Sunday 7 June 2015

Sweet Italian



The regional cuisine of Italy is surely a delight to the senses. With the pasta, seafood, savory meats and cheeses, and delicious crusty breads, it is hard to stop eating until it is filled completely. However, if you remember not to save some space, you can miss out on the best part: dessert. No desserts as the Italians do. From simple fruity to savory layered tortes snacks, Italian desserts made for each pallet. From the chocolate lover to someone looking for something lighter and more refreshing, you are sure to find something to your looking in an Italian bakery.

One of my favorite Italian desserts has been a staple of the dessert table my grandmother on holiday dinners for as long as I remember. The best part is that it's something I've always been able to help. Stuffed dates were always a task that the kids could do, by simply taking the dates previously sliced ​​and stuffed with a teaspoon full of cream cheese with them and then they tapping each with a nut, we would be happy to know that we had helped. Even if we ate a date or two along the way.


A variation of this dessert, which is popular in Milan takes a little more grown up help. After the dates are stuffed with cream cheese, grown up can dip the date into a mixture of bittersweet chocolate and milk and then let them harden. The product is a delicious blend, almost like candy that appeals to the sweet and the salty taste buds.

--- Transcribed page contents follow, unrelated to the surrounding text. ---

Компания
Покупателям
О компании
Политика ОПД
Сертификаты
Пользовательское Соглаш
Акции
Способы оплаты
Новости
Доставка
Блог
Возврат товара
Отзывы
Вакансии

There are desserts that many people take for granted. Rice pudding, for example, is one of the simplest pleasures for Italian households. Milk, sugar, rice and cinnamon are the staples of this favorite, but it can be substituted to taste with extra sugar, honey, nutmeg, or raisins. My personal favorite is extra cinnamon and dried cranberries. Another simple that many people forget, or maybe even hate, is the Panettone, otherwise known as fruit cake. A staple on many Christmas tables, the Panettone has become a bad reputation in the United States, perhaps because of its strong flavor of anise. When done right though, a panettone can be truly delightful.

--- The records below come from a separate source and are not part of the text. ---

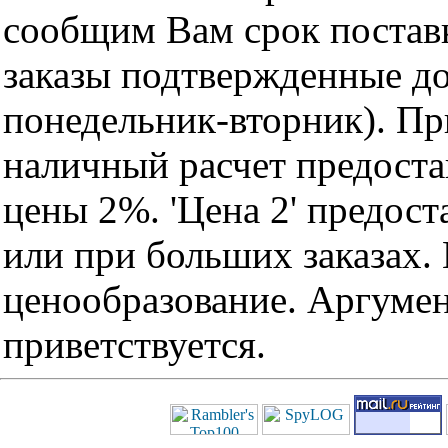
сообщим Вам срок поставк
заказы подтвержденные до
понедельник-вторник). Пр
наличный расчет предоста
цены 2%. 'Цена 2' предос
или при больших заказах
ценообразование. Аргуме
приветствуется.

Besides pasta, the most popular Italian dessert is undoubtedly Tiramisu. This alcoholic spongy cake has taken the world by storm with relatively young origins. Nobody seems to know exactly how the Tiramisu was invented, or by WHO. What seems to be agreed is that it was invented sometime in the sixties in the Veneto region of Italy. The ingredients of Tiramisu are basic, but everyone seems to do it a little differently. Mascarpone cream, espresso and zabaglione make the free tastes of this delicious dessert, but it would be impossible to create without the base of the cake savoiardi, also known as lady fingers. These spongy biscuits make trouble for pastry servers with their delicate spongy nature, but like all Italian desserts are well worth it.